Fine-Tuning Multimodal Embedding Models with Sentence Transformers: A Practical Walkthrough

Sentence Transformers has been my go-to library for embedding and reranker models for years. It’s solid, well-maintained, and keeps evolving. The latest update? Full multimodal support for text, images, audio, and video. Tom Aarsen covered the basics in his previous post, but now he’s back with something more useful: a hands-on guide to training and fine-tuning these multimodal models on your own data.

The example he uses is Visual Document Retrieval (VDR). Think of it as finding the right page from a pile of document screenshots based on a text query like “What was the company’s Q3 revenue?” It’s a practical, messy problem that a lot of enterprises face, and the results are impressive.

Why Bother Fine-Tuning?

General-purpose multimodal models like Qwen/Qwen3-VL-Embedding-2B are trained on everything under the sun: image-text pairs, visual QA, document understanding, you name it. That breadth is useful, but it means the model is a jack of all trades and master of none. For a specific task like VDR, you’re leaving performance on the table.

Aarsen’s experiment proves it. The base model scored an NDCG@10 of 0.888. After fine-tuning on domain-specific data, that jumped to 0.947. That’s not just a small bump; it beat every other multimodal model he tested, including ones four times larger. Fine-tuning lets the model learn the patterns that matter for your use case: document layouts, chart structures, table formatting. It’s the difference between a generic tool and a purpose-built one.

The Training Pipeline

The training pipeline for multimodal models is the same as for text-only models. You’ve got your model, dataset, loss function, optional training arguments, an evaluator if you want one, and the trainer that ties it all together. The main difference is that your dataset now includes images (or other modalities), and the model’s processor handles preprocessing automatically. No manual resizing or encoding gymnastics.

Let’s walk through each piece.

Model

You have two options. The straightforward one is fine-tuning an existing multimodal embedding model. You load it with SentenceTransformer, pass in model_kwargs for things like attention implementation and precision, and processor_kwargs to control image resolution. Aarsen’s example uses Flash Attention 2 and bfloat16, with pixel bounds set to keep memory in check:

from sentence_transformers import SentenceTransformer

model = SentenceTransformer(
    "Qwen/Qwen3-VL-Embedding-2B",
    model_kwargs={"attn_implementation": "flash_attention_2", "torch_dtype": "bfloat16"},
    processor_kwargs={"min_pixels": 28 * 28, "max_pixels": 600 * 600},
)

The second option is starting from a fresh Vision-Language Model (VLM) checkpoint that hasn’t been trained for embeddings yet. Sentence Transformers tries to detect the architecture, figure out the supported modalities from the processor, and set up the right forward method and pooling. If the auto-detection gets confused, you can edit the sentence_bert_config.json file to fix modality settings and output handling.
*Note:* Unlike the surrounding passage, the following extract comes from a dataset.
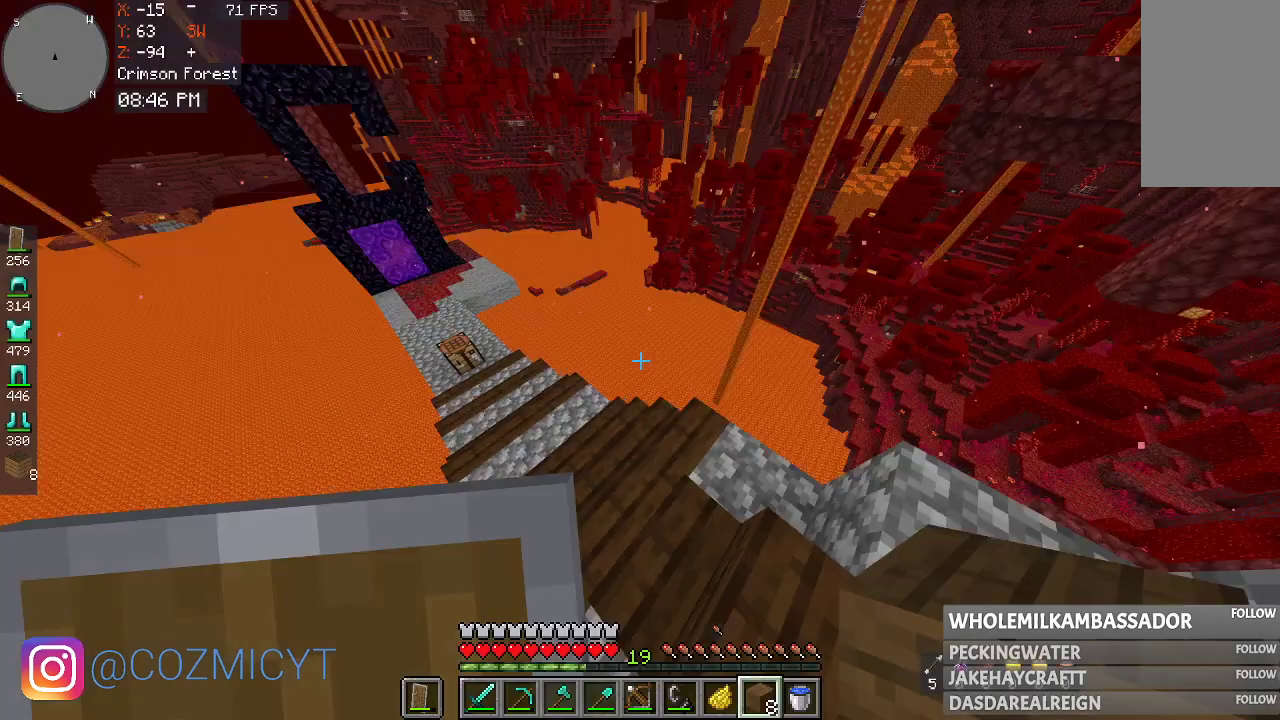
Gameplay with keyboard and mouse; each line is a JSON object with the keys and mouse buttons held at the frame after it. "events" lists presses ("down") and releases ("up") of "a", "d", "s", "space", "w", "mouse_left" and "mouse_right" between this image and that frame as [ms after this image, input, new state], when the widget could be followed in between. "mouse_left", "mouse_right" = the "left", "right" buttons of the "mouse" list. No other keys are recorded. Fast repeated clicks can show as one long hold. Mouse movement is not recorded.
{"keys": ["w"], "mouse": [], "events": [[300, "w", "down"]]}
It’s not perfect, but it’s flexible enough to handle most models.

Either way, the library inspects the processor to determine what modalities are available and adds pooling automatically if needed. You can check with print(model.modalities) or model.supports("image").

Dataset

For VDR, the dataset consists of text queries and document screenshots. Each query has a corresponding positive image (the correct page) and a set of negatives (other pages that don’t match). The dataset format is straightforward: a list of examples, each with a query string and an image path or URL.
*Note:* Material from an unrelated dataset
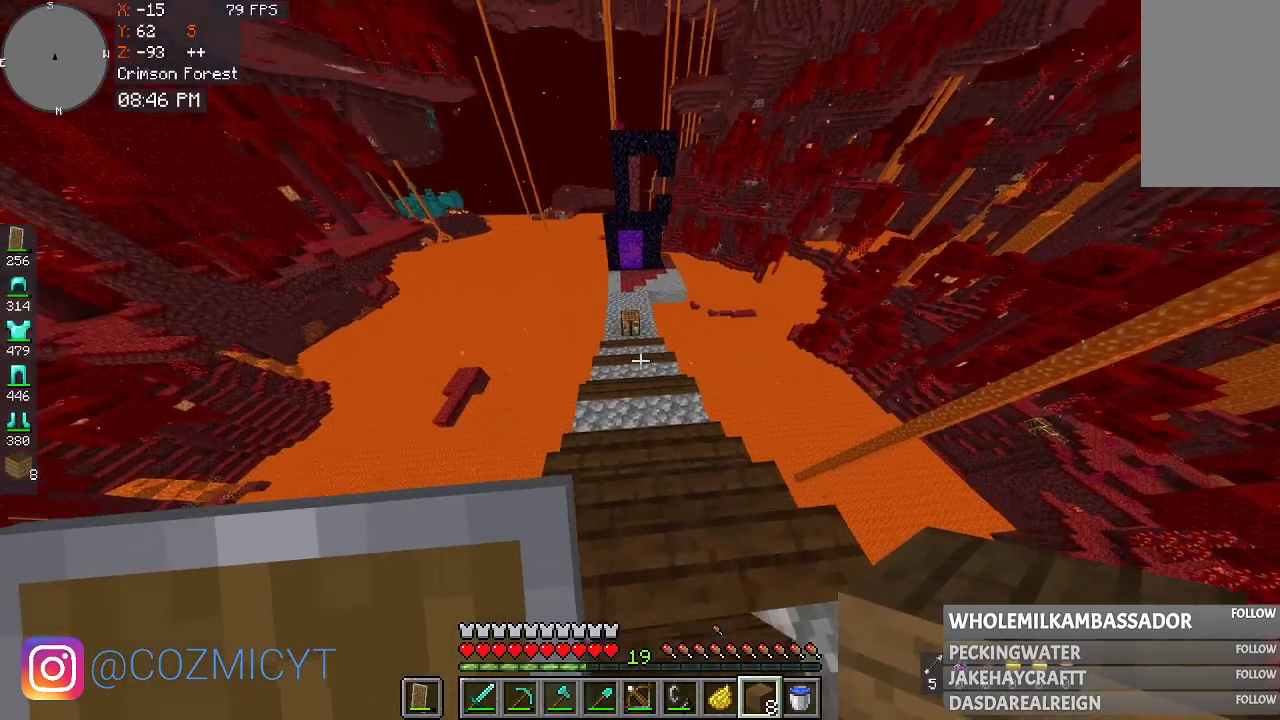
{"keys": ["w"], "mouse": [], "events": []}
Aarsen used a custom dataset for his experiments, but the library supports standard formats like Hugging Face datasets or plain lists of dictionaries. The key is that each example pairs a text query with one or more images.

Loss Function

This is where things get interesting. For multimodal embedding training, Aarsen recommends CachedMultipleNegativesRankingLoss. It’s a variant of the classic MultipleNegativesRankingLoss but with caching to handle large batch sizes efficiently. The idea is simple: for each query, the model learns to rank the correct image higher than all the incorrect ones in the batch.
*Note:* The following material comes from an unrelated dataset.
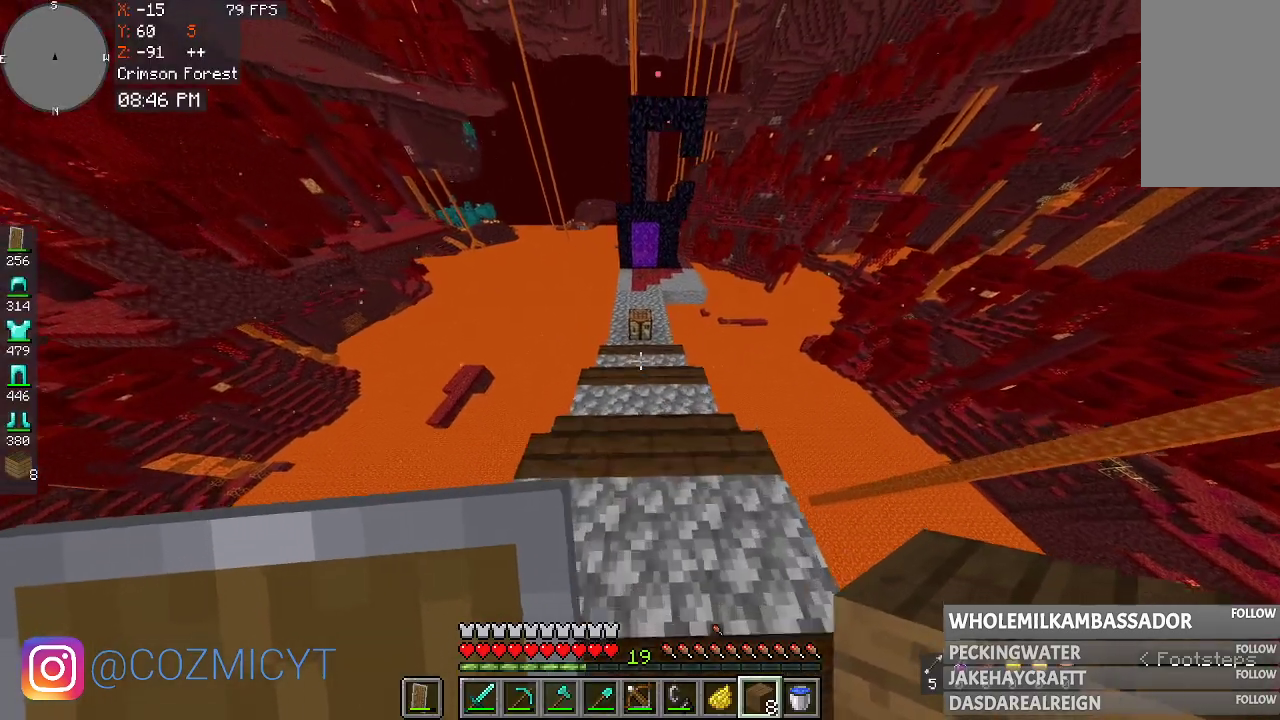
{"keys": ["w"], "mouse": [], "events": []}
He also combines it with MatryoshkaLoss, which trains the model to produce embeddings at multiple dimensions. This lets you trade off between speed and accuracy at inference time. You can use the full 2048-dimensional embedding for maximum accuracy or a smaller 256-dimensional one for faster retrieval. The loss function handles the rest.

Training Arguments

Nothing groundbreaking here. You set batch size, learning rate, number of epochs, and whether to use mixed precision. Aarsen used a batch size of 32, learning rate of 2e-5, and trained for 3 epochs. The usual advice applies: start with a small learning rate and monitor validation performance.

Evaluator

The library comes with built-in evaluators for retrieval tasks. Aarsen used InformationRetrievalEvaluator to compute NDCG@10 on a held-out validation set. This gives you a clear signal of whether your fine-tuning is actually helping. Without an evaluator, you’re flying blind.

Trainer

SentenceTransformerTrainer brings everything together. You pass it the model, training dataset, loss function, evaluator, and training arguments. Call trainer.train() and let it run. The trainer handles checkpointing, logging, and evaluation automatically.

Results Worth Noting

The fine-tuned model, tomaarsen/Qwen3-VL-Embedding-2B-vdr, achieved an NDCG@10 of 0.947 on the VDR task. That’s a 6.6% improvement over the base model’s 0.888. More importantly, it outperformed every other VDR model Aarsen tested, including models up to 4x its size. That’s a strong argument for fine-tuning over brute force scaling.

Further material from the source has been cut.